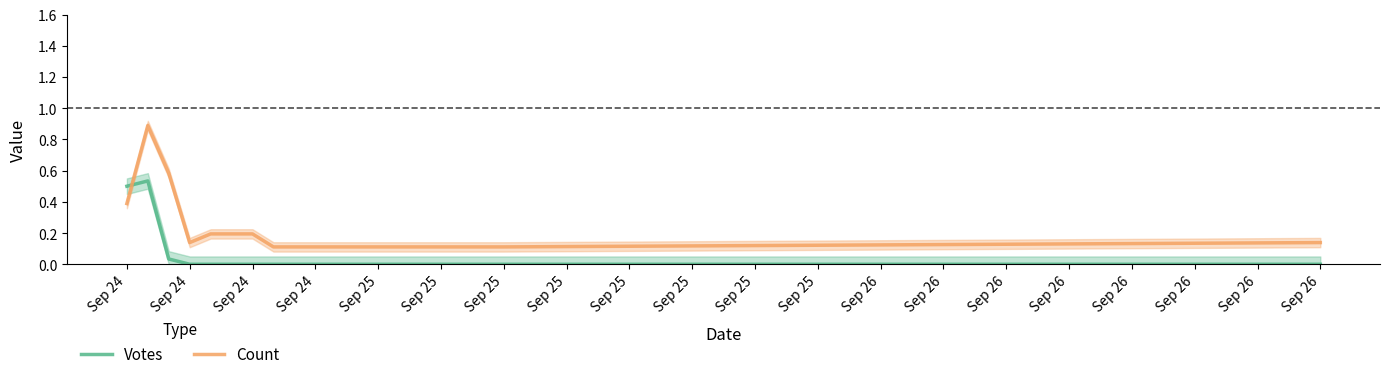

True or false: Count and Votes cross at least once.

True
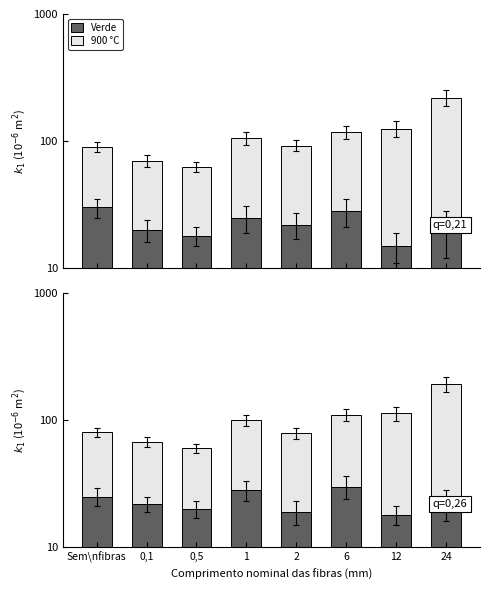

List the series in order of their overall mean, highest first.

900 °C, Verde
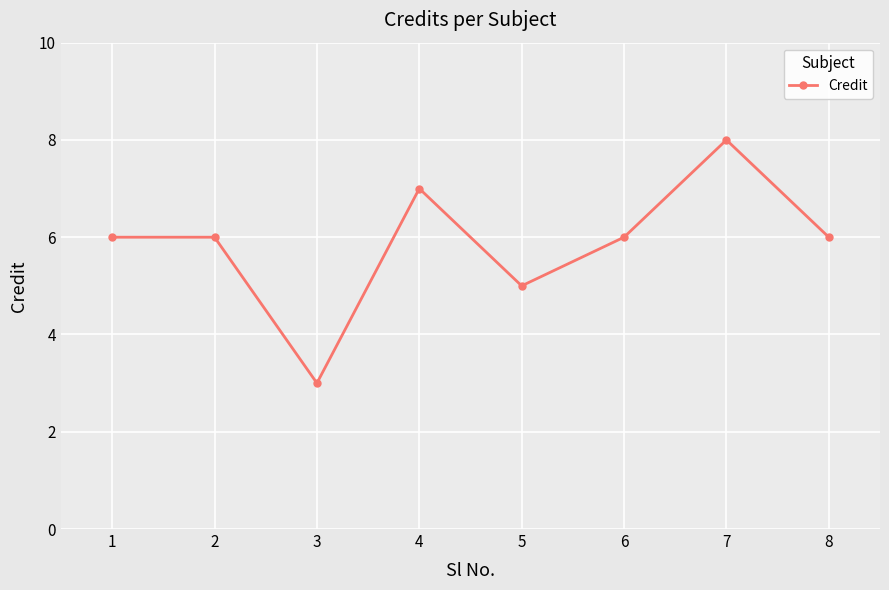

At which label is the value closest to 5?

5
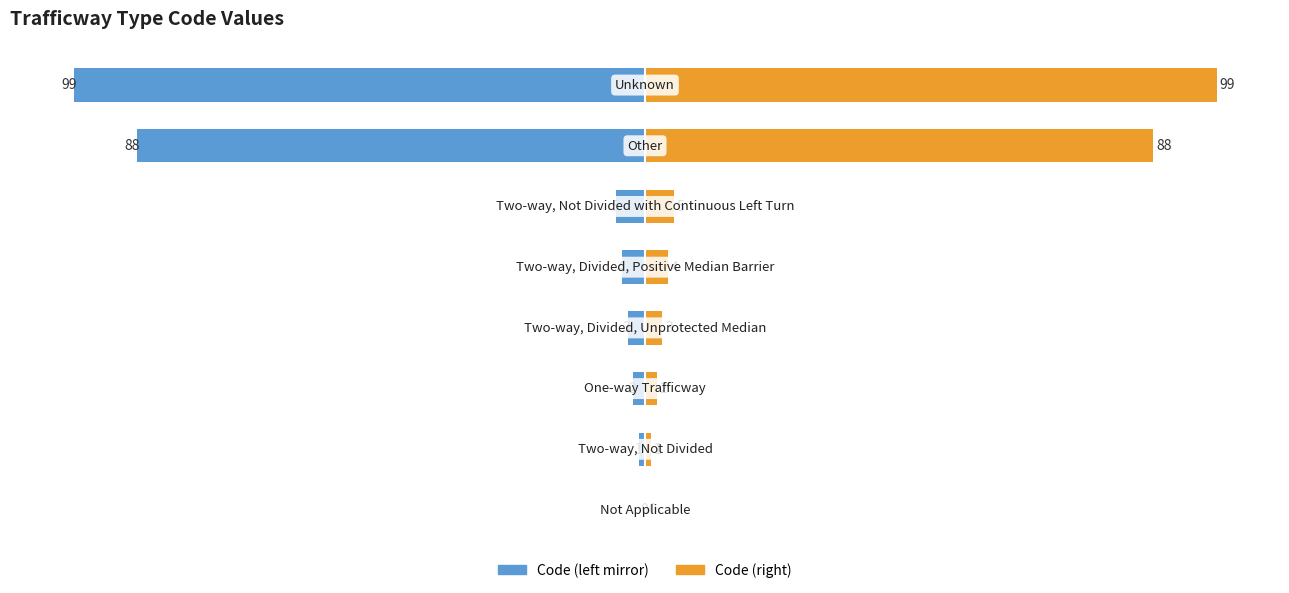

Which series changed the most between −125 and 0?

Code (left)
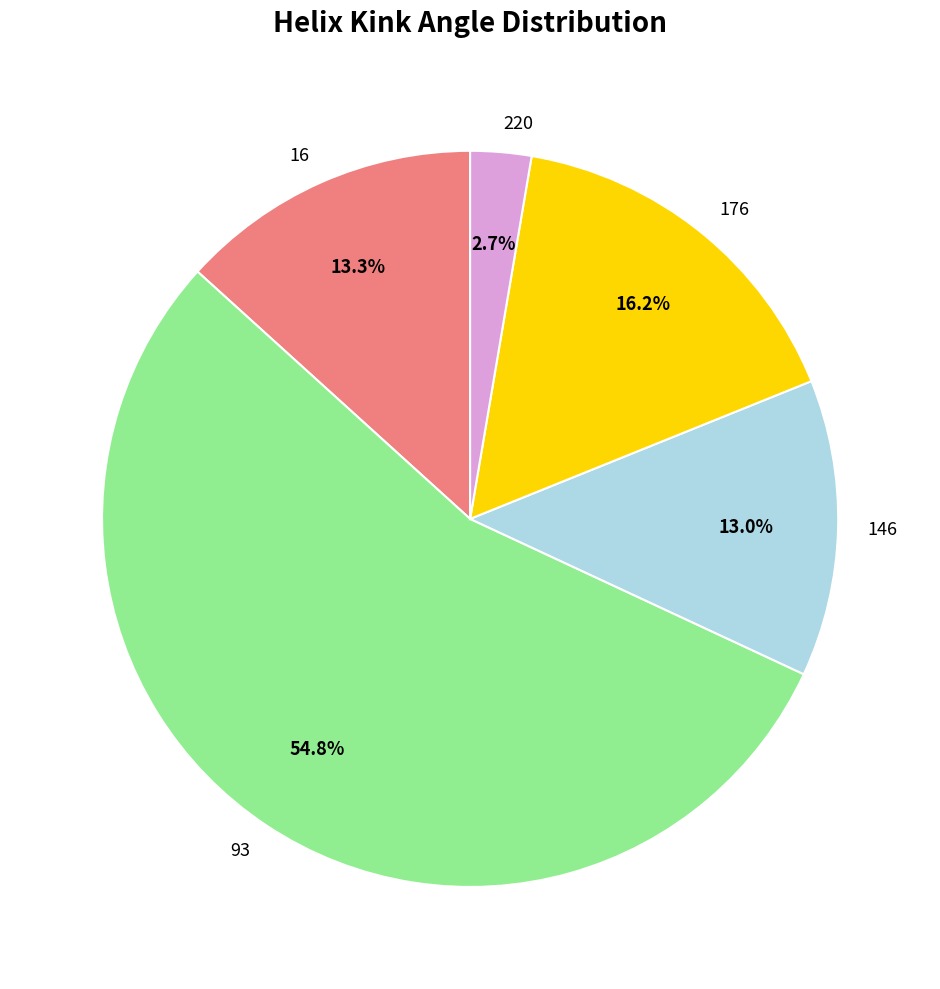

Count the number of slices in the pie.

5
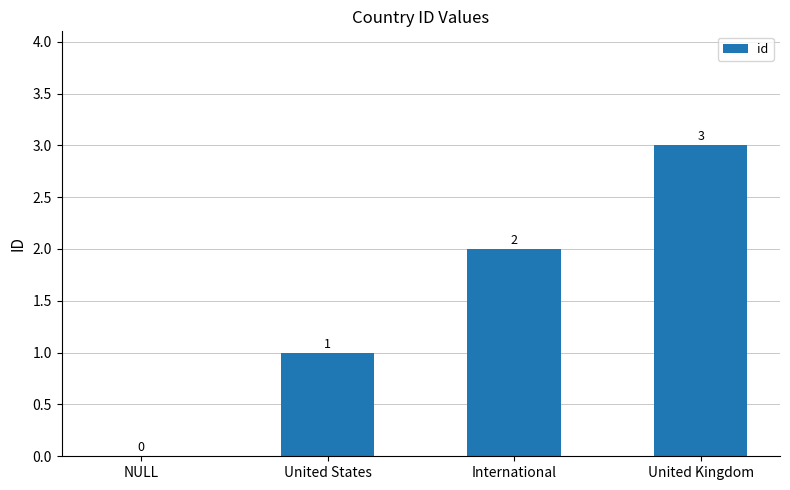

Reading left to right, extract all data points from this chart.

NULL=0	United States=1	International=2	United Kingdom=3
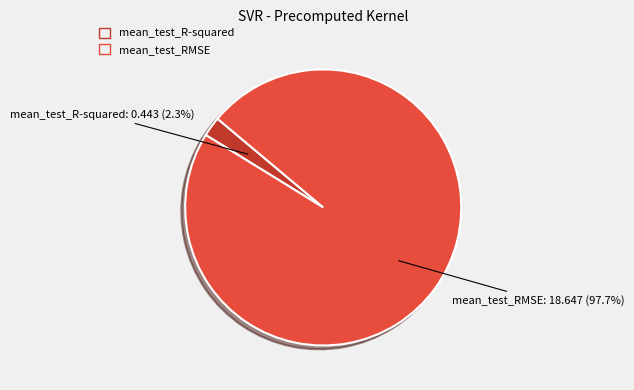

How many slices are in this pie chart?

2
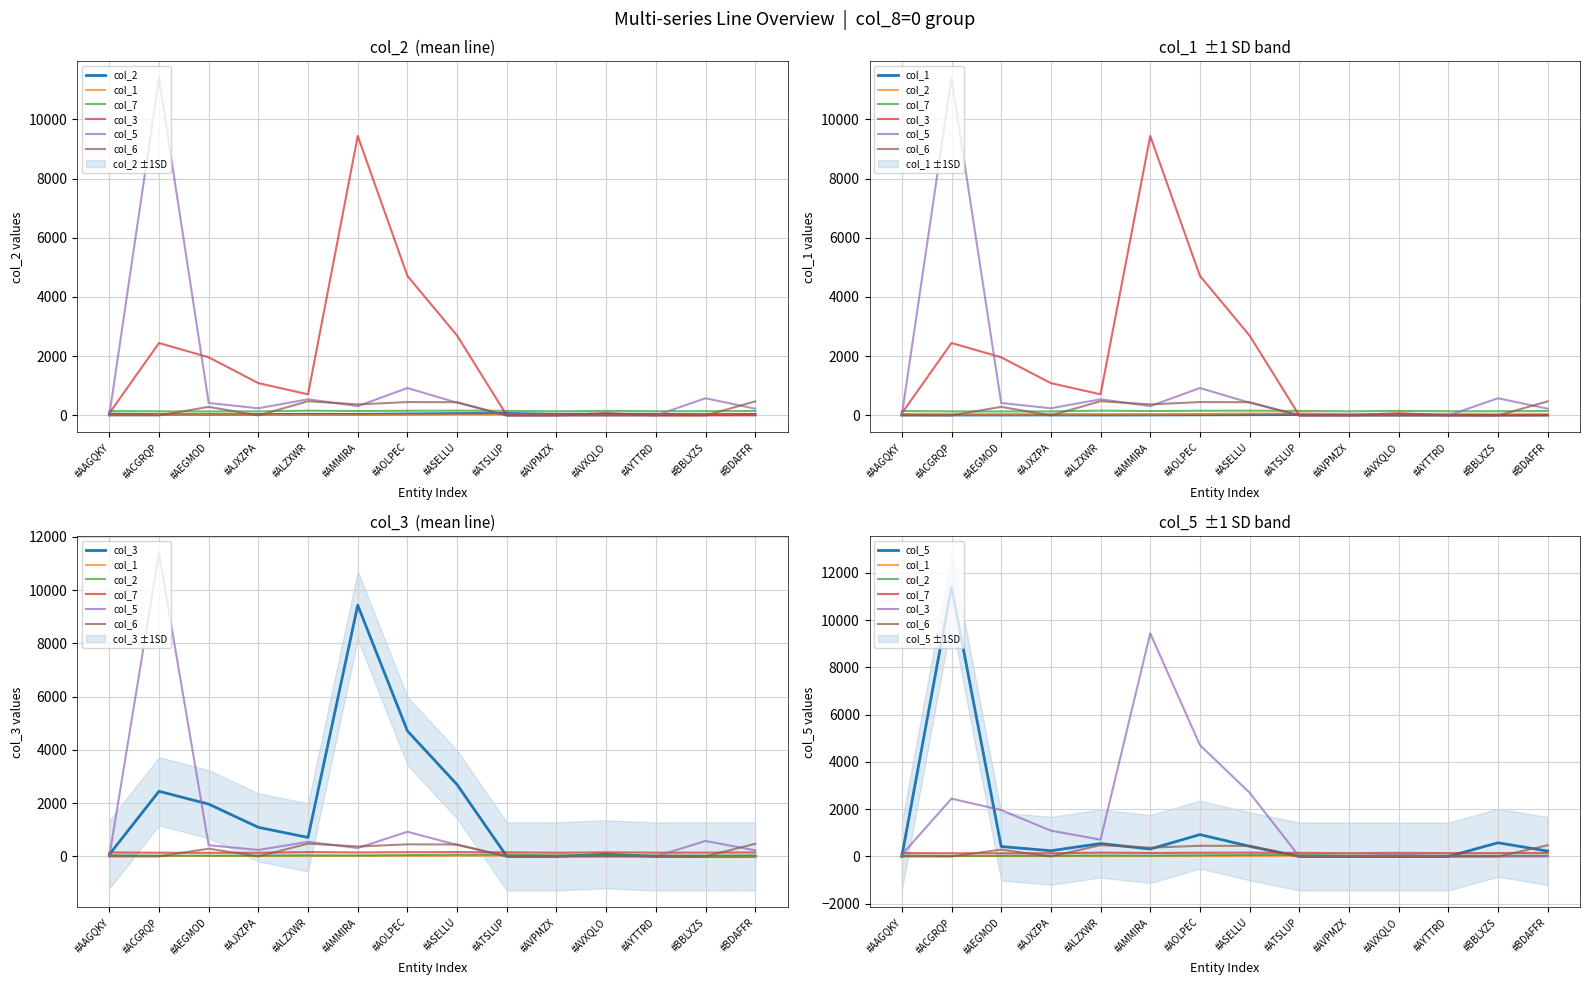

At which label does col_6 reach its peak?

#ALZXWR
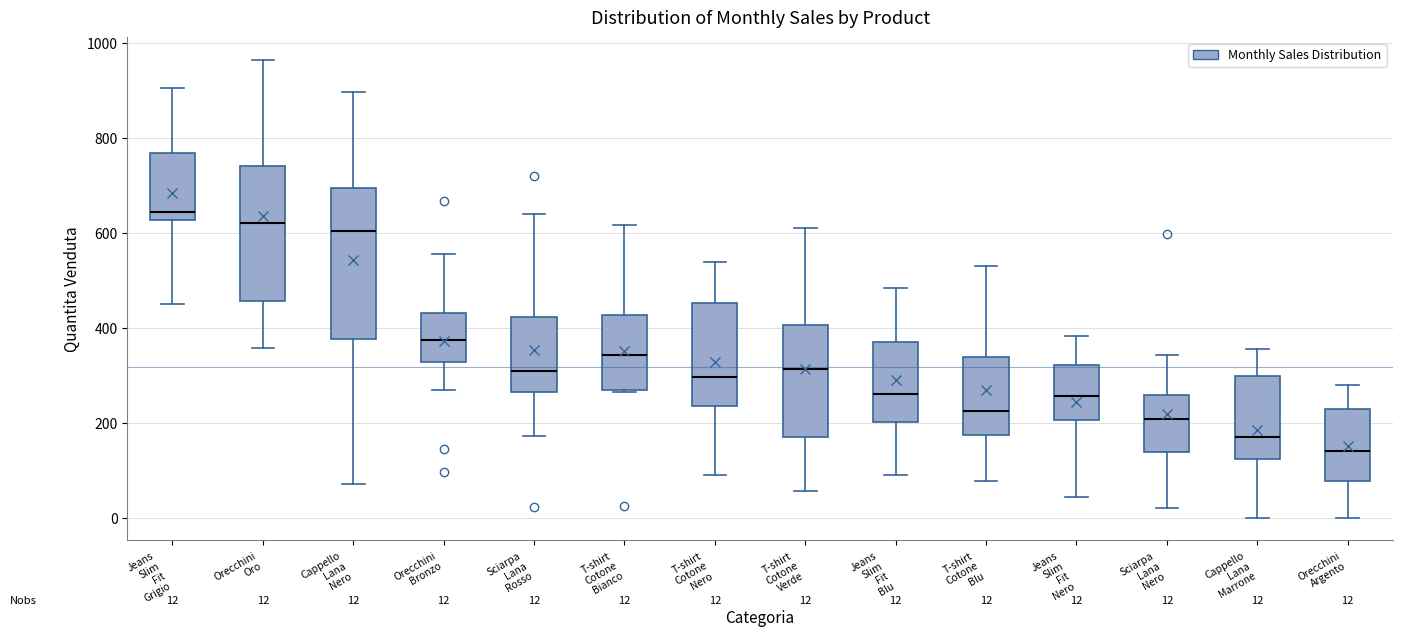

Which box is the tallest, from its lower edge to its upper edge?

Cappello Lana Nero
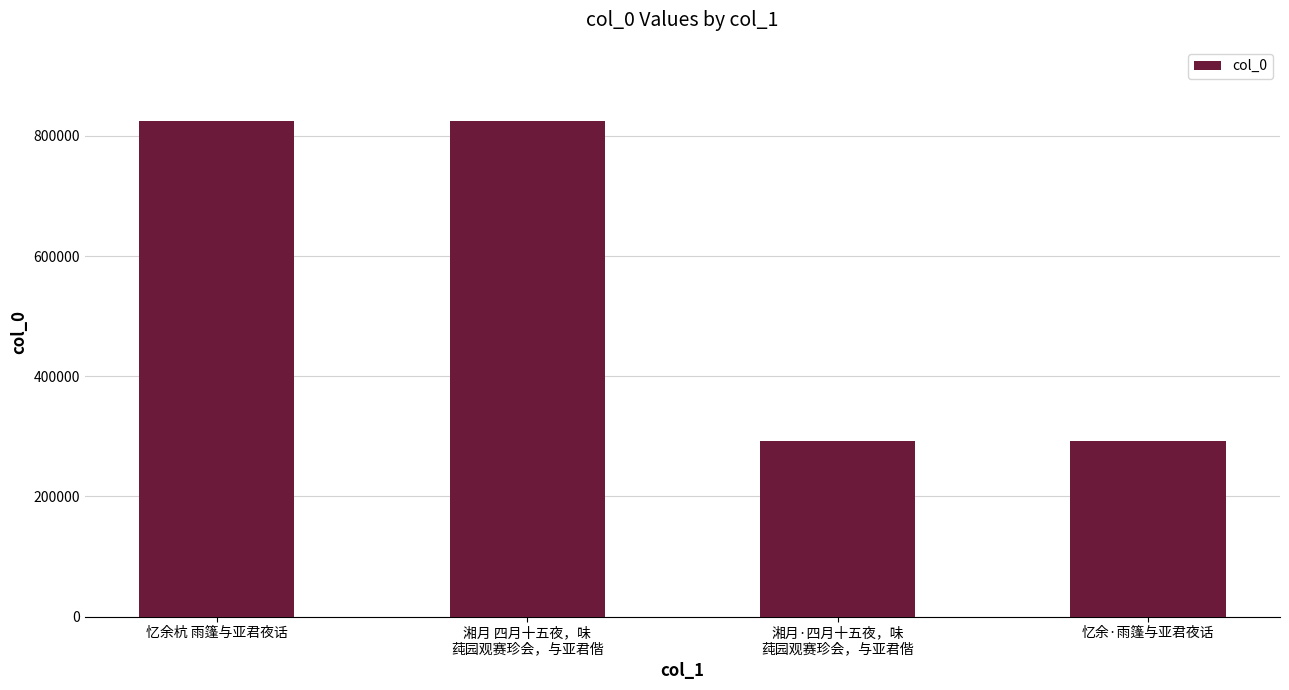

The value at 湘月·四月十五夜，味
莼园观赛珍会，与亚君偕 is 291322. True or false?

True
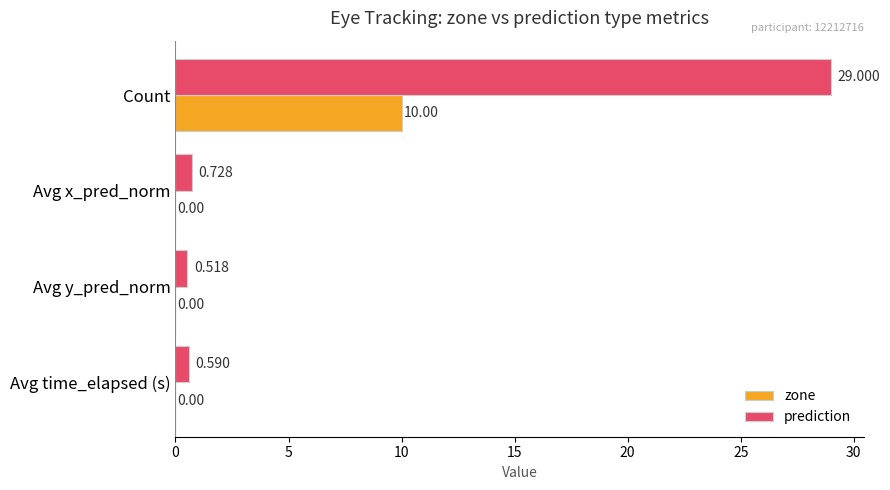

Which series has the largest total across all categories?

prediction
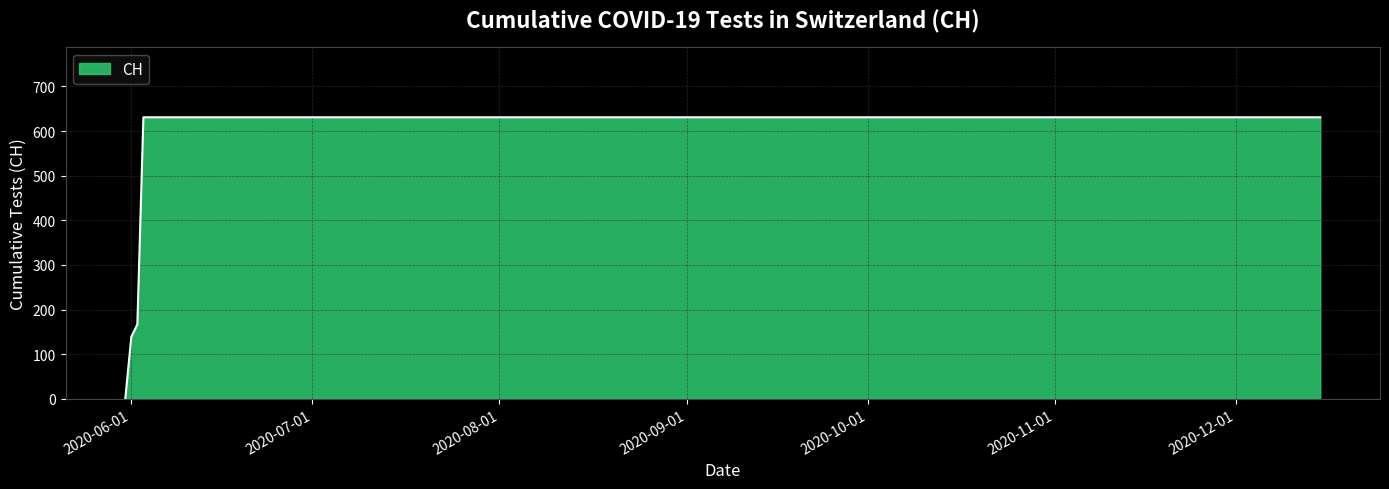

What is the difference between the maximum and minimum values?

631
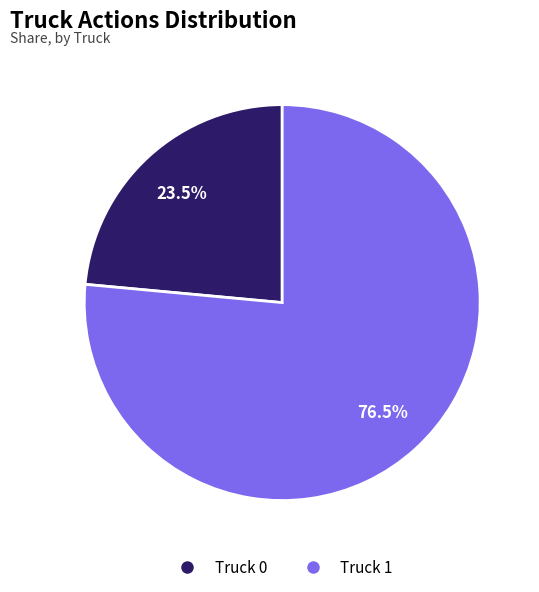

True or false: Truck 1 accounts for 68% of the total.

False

**ABOUT THIS EXERCISE**. Rewrite all of the records above with "series" replaced by "datasets" wherever it appears and everything else unchanged. Leave out the pictures.

**ANSWER SPACE**.
True or false: Count and Votes cross at least once.

True

List the datasets in order of their overall mean, highest first.

900 °C, Verde

At which label is the value closest to 5?

5

Which datasets changed the most between −125 and 0?

Code (left)

Count the number of slices in the pie.

5

Reading left to right, extract all data points from this chart.

NULL=0	United States=1	International=2	United Kingdom=3

How many slices are in this pie chart?

2

At which label does col_6 reach its peak?

#ALZXWR

Which box is the tallest, from its lower edge to its upper edge?

Cappello Lana Nero

The value at 湘月·四月十五夜，味
莼园观赛珍会，与亚君偕 is 291322. True or false?

True

Which datasets has the largest total across all categories?

prediction

What is the difference between the maximum and minimum values?

631

True or false: Truck 1 accounts for 68% of the total.

False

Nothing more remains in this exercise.